Be it television, books, blogs, email or Twitter, media shapes human cultures, perceptions and reactions to events. Because so much of the information we consume is through the media, studying media is a valuable – and fascinating – way to gain understanding of the lenses through which we view various topics and issues.
That’s why social scientists rely upon media analyses. Researching how topics like fear, crime and terrorism are treated in the media can shine light on how society perceives these topics. Understanding how a left-wing paper and a right-wing paper treat an event differently can inform us about differences in how the two groups not only vote, but how they see the world.
Media analyses can also be used on fiction-based media to explore certain themes and messages – a classic example would be examining violence in children’s television.
“The impact [of an individual source] may not be that great, but you have this model,” says David Altheide, who helped develop the modern qualitative media analysis. “If someone’s getting a lot of information about X looking at these kinds of things, what would they feel and see?”
Quantitative or qualitative?
There are two types of media analysis – quantitative and qualitative – and the difference between the two is immediately apparent in their names. Quantitative studies involve methodically selecting sources and counting words, phrases and names. Qualitative studies, on the other hand, involve reading through vast numbers of sources and gradually whittling down until you’re thoroughly analyzing a representative handful.
A qualitative analysis might start with reading a thousand articles. With no preconceived categories or questions, you simply immerse yourself in the documents. That gives you an idea of what themes are important, and that’s where the “protocol” comes in. A protocol is a list of questions informed by your understanding, which will help you seek out the most relevant data in analyzing your sources.
Then you’ll examine those documents to answer the questions in your protocol, making special note of any exceptional documents. Those may be particularly representative of a specific attitude, or they may deviate from the norm. After this, you essentially repeat the process, revising your protocol to more accurately refine your results and sources, possibly using theoretical sampling to find sources which contrast with or expand on ideas your initial sources may have only touched on.
“You immerse yourself, get a feel for it, and then get more systematic and play out the nuances,” says Altheide.

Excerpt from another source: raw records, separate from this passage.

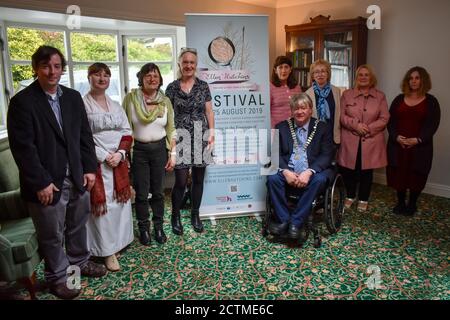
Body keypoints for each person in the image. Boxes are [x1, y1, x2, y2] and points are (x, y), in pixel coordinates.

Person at [7, 46, 106, 300]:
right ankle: (59, 278)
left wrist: (89, 169)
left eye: (57, 66)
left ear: (63, 69)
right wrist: (40, 182)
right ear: (35, 68)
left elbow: (84, 136)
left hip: (77, 176)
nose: (52, 72)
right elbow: (23, 148)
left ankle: (80, 263)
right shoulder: (22, 102)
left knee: (77, 226)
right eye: (45, 66)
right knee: (52, 235)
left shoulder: (73, 97)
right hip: (46, 183)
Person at [83, 63, 134, 271]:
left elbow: (127, 131)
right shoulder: (82, 104)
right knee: (102, 209)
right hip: (97, 163)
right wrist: (104, 156)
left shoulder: (115, 105)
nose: (102, 78)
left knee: (119, 204)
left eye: (106, 75)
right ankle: (106, 250)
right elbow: (82, 137)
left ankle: (120, 241)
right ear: (89, 78)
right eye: (97, 75)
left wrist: (120, 154)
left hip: (118, 162)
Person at [266, 93, 334, 239]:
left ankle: (295, 222)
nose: (299, 112)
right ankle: (284, 220)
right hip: (288, 170)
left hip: (313, 171)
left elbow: (327, 155)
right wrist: (285, 171)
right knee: (271, 176)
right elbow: (275, 154)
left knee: (320, 180)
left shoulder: (323, 128)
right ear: (291, 111)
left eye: (303, 108)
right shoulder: (281, 127)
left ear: (310, 110)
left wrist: (309, 171)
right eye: (296, 108)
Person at [123, 63, 176, 245]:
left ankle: (159, 227)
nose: (152, 79)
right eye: (148, 76)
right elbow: (124, 127)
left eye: (156, 76)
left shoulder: (165, 101)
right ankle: (144, 228)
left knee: (159, 193)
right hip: (139, 152)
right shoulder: (131, 99)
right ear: (141, 79)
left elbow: (171, 129)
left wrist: (173, 153)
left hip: (160, 150)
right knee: (142, 194)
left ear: (160, 79)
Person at [165, 47, 215, 235]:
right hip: (180, 136)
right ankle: (175, 215)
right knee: (180, 179)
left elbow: (209, 111)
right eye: (185, 62)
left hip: (201, 135)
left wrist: (212, 133)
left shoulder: (203, 86)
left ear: (196, 65)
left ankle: (195, 214)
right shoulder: (171, 87)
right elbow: (167, 115)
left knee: (198, 179)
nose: (188, 65)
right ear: (179, 63)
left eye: (192, 62)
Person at [386, 66, 440, 216]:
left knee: (417, 176)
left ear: (423, 80)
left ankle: (412, 204)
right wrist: (396, 136)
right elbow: (390, 122)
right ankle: (401, 202)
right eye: (411, 78)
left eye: (417, 78)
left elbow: (433, 124)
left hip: (420, 148)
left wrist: (418, 140)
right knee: (399, 174)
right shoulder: (398, 99)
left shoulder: (431, 101)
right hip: (398, 146)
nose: (414, 81)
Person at [337, 64, 390, 212]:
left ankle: (363, 198)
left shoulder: (380, 96)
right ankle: (350, 195)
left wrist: (368, 128)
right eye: (360, 75)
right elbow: (341, 116)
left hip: (371, 140)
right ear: (356, 78)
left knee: (366, 171)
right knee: (349, 170)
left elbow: (385, 118)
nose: (363, 77)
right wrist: (356, 125)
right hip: (350, 139)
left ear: (371, 77)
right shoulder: (347, 94)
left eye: (366, 75)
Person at [306, 59, 341, 145]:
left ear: (328, 74)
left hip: (333, 137)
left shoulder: (337, 91)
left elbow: (340, 114)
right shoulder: (307, 94)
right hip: (315, 138)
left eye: (323, 71)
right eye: (316, 72)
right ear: (313, 75)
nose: (320, 74)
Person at [270, 55, 302, 128]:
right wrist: (274, 130)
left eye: (286, 67)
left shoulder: (297, 87)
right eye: (280, 67)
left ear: (290, 69)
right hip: (277, 129)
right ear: (275, 70)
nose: (283, 70)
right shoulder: (270, 87)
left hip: (295, 128)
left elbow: (301, 107)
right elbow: (267, 112)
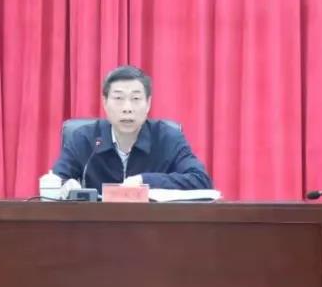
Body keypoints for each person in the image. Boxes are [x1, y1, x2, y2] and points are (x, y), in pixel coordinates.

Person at [52, 65, 212, 195]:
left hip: (153, 224)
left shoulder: (168, 138)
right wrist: (64, 185)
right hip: (97, 224)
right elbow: (56, 181)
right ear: (105, 103)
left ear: (148, 103)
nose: (127, 108)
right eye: (118, 98)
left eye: (135, 99)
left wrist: (144, 181)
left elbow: (201, 180)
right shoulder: (84, 138)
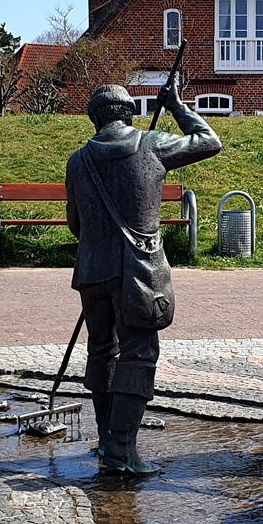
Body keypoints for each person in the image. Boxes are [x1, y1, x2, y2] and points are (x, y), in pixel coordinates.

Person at [65, 82, 221, 473]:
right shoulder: (152, 143)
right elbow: (208, 139)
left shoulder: (77, 160)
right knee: (138, 353)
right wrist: (179, 107)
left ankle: (106, 441)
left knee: (102, 350)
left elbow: (74, 224)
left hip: (91, 271)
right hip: (138, 270)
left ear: (94, 117)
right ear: (129, 113)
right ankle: (123, 450)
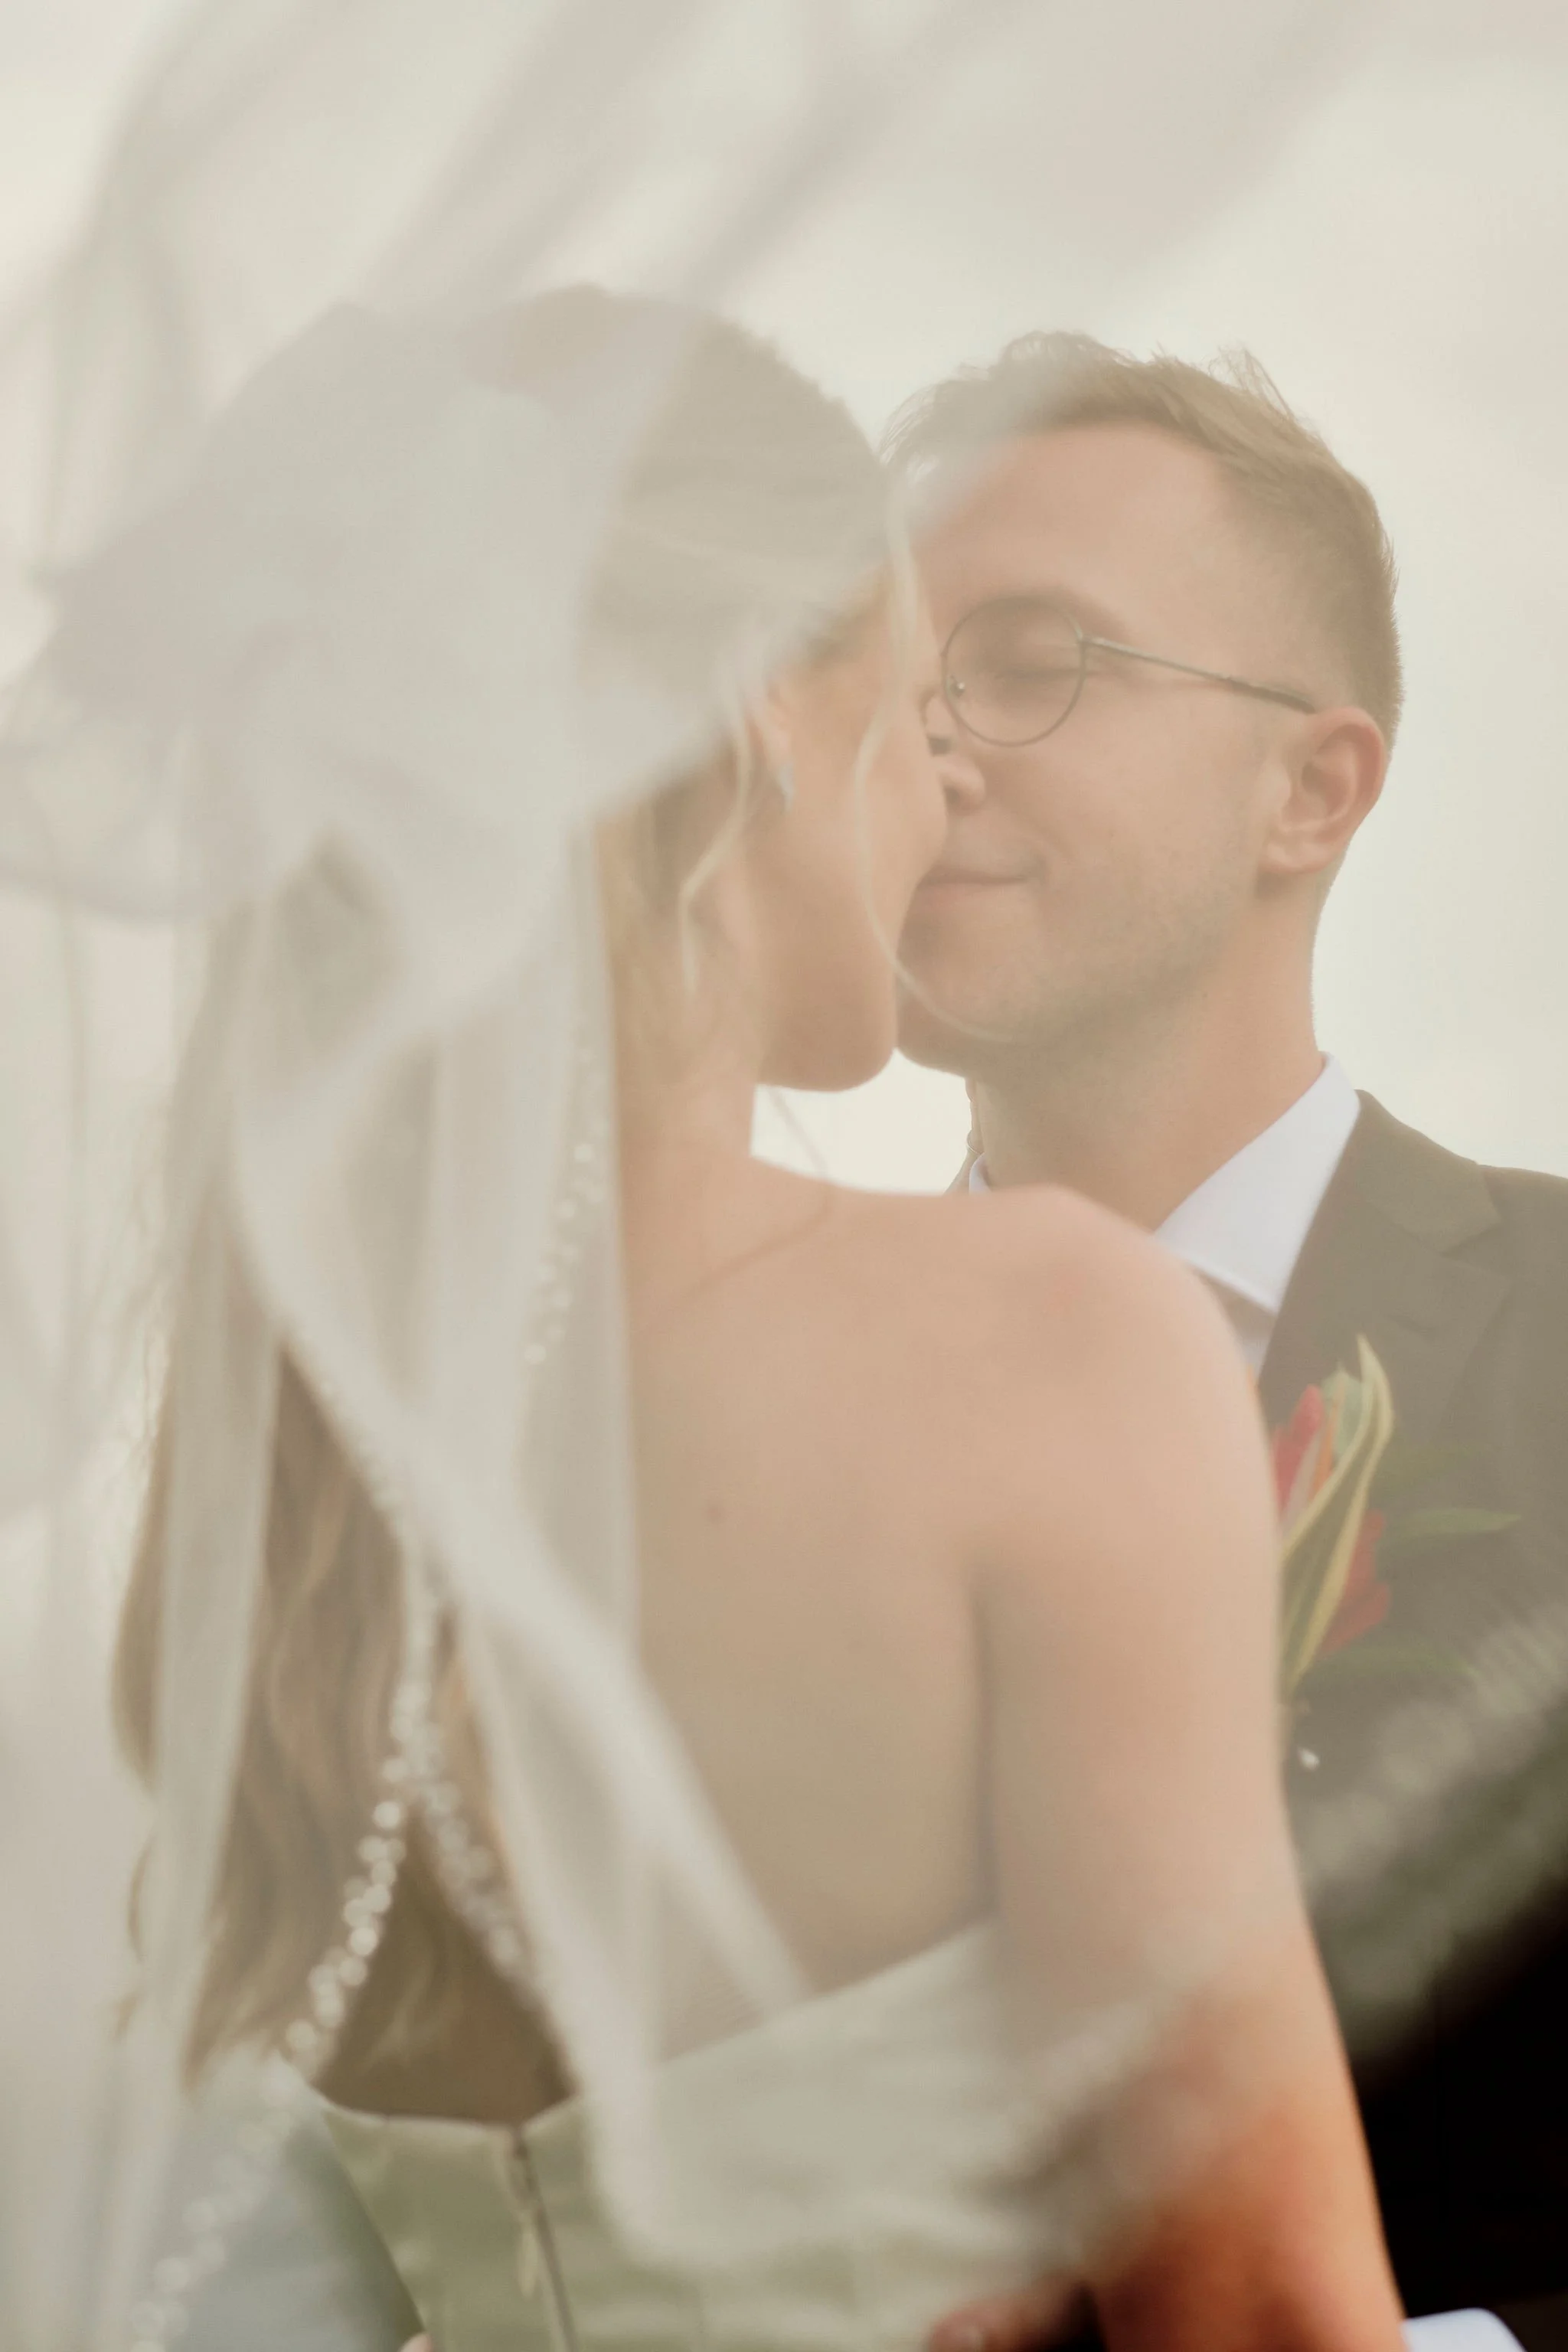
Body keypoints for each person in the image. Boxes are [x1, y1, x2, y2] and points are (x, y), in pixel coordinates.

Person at [91, 289, 1406, 2352]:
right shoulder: (1050, 1340)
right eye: (914, 705)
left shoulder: (289, 1444)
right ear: (764, 732)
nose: (942, 786)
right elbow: (1250, 2308)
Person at [890, 334, 1568, 2352]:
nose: (922, 749)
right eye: (878, 681)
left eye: (1031, 663)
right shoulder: (692, 1421)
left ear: (1311, 786)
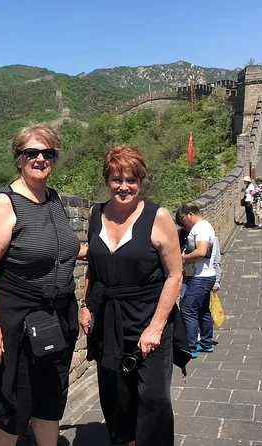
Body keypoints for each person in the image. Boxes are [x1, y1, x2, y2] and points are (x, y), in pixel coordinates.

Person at [0, 124, 86, 445]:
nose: (40, 159)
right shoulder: (6, 203)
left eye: (48, 153)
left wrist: (111, 250)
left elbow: (60, 249)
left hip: (57, 316)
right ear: (19, 158)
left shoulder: (53, 199)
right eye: (32, 152)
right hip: (18, 320)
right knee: (13, 399)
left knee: (51, 395)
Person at [79, 145, 183, 445]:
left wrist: (155, 327)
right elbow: (94, 268)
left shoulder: (157, 217)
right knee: (116, 398)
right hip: (108, 321)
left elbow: (175, 275)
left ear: (141, 181)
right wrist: (86, 305)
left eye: (131, 180)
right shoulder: (96, 214)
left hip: (148, 319)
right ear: (107, 180)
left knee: (153, 399)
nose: (124, 187)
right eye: (116, 179)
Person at [177, 203, 218, 358]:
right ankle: (206, 343)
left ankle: (191, 346)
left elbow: (201, 252)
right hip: (205, 276)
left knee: (187, 309)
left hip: (200, 277)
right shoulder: (204, 227)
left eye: (182, 219)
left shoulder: (200, 228)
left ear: (190, 214)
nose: (182, 224)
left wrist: (182, 258)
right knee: (202, 310)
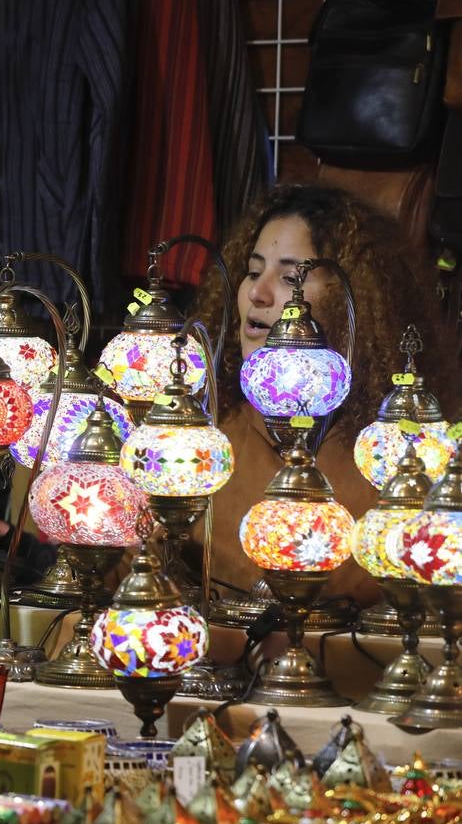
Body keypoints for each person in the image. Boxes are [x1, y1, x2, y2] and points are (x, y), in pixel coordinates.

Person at [192, 183, 458, 610]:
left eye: (291, 277)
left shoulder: (395, 455)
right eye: (252, 270)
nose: (259, 294)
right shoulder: (198, 448)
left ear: (354, 298)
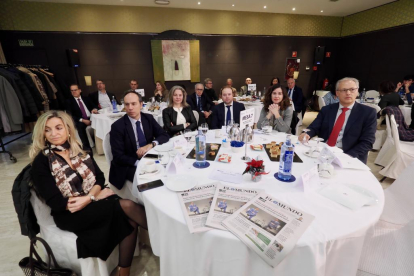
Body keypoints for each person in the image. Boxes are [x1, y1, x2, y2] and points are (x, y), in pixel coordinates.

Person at [30, 110, 147, 276]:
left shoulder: (79, 149)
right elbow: (57, 203)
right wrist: (93, 197)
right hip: (69, 214)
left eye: (58, 128)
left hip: (90, 202)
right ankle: (166, 240)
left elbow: (99, 178)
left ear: (68, 129)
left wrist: (90, 197)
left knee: (130, 220)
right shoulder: (41, 162)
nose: (53, 134)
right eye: (47, 130)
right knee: (127, 205)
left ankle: (124, 272)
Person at [299, 77, 377, 164]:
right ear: (337, 93)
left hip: (350, 156)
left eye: (352, 89)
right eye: (344, 90)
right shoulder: (327, 110)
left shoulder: (368, 113)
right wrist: (306, 134)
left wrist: (347, 156)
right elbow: (313, 127)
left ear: (357, 92)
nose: (348, 93)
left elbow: (367, 142)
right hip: (324, 153)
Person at [109, 91, 169, 190]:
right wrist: (139, 163)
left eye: (133, 104)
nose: (130, 108)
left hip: (148, 156)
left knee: (167, 169)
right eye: (127, 104)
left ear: (141, 104)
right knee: (152, 183)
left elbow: (164, 135)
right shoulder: (117, 126)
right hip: (129, 164)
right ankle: (145, 203)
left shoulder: (148, 118)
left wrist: (151, 144)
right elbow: (118, 156)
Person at [65, 84, 98, 153]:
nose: (74, 92)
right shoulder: (68, 102)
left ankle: (99, 145)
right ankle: (87, 148)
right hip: (80, 120)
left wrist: (94, 109)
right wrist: (83, 120)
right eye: (72, 90)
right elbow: (70, 115)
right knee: (80, 127)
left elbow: (95, 106)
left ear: (80, 90)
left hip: (92, 118)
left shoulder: (86, 98)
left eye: (75, 90)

Ultimately you’ve refined your sources and protocol and collected data using them, comparing and contrasting to create a real picture of how the media treats the topic you’re studying. You have examples of the most typical and atypical, most emotional and even sensational documents which you can quote. This is where you may divide and combine your sources to see if different media outlets are associated with different themes.
In contrast, a quantitative study is performed using the classic scientific method. You develop a hypothesis and methodically select your sources. For instance, you may choose to analyze all newspaper articles in one newspaper over the course of a month, or you may choose to analyze all newspapers covering a certain event in two newspapers during the same time period.
You’ll then create categories of things to count – such as the number of times a certain public figure is named, or specific words are used – and read through your sources counting those words or categories. Try using EndNote’s grouping options to make this process a little bit easier – especially smart groups which allow you to sort references automatically based on keyword rules. This will give you statistical evidence to help you either accept or reject your hypothesis.
Either type of analysis could be used effectively, and many studies will use aspects of both types. A qualitative analysis may still benefit from some counting of words, and a quantitative analysis may require some reading of sources beforehand to give context to your hypothesis. In fact, Altheide argues that they can benefit from each other.
“My contention has been that after you do a study like this, then you’re ready to do a really meaningful, large quantitative study if you want, because you’ve got the terms pinned down and are more comfortable in the concepts,” he says.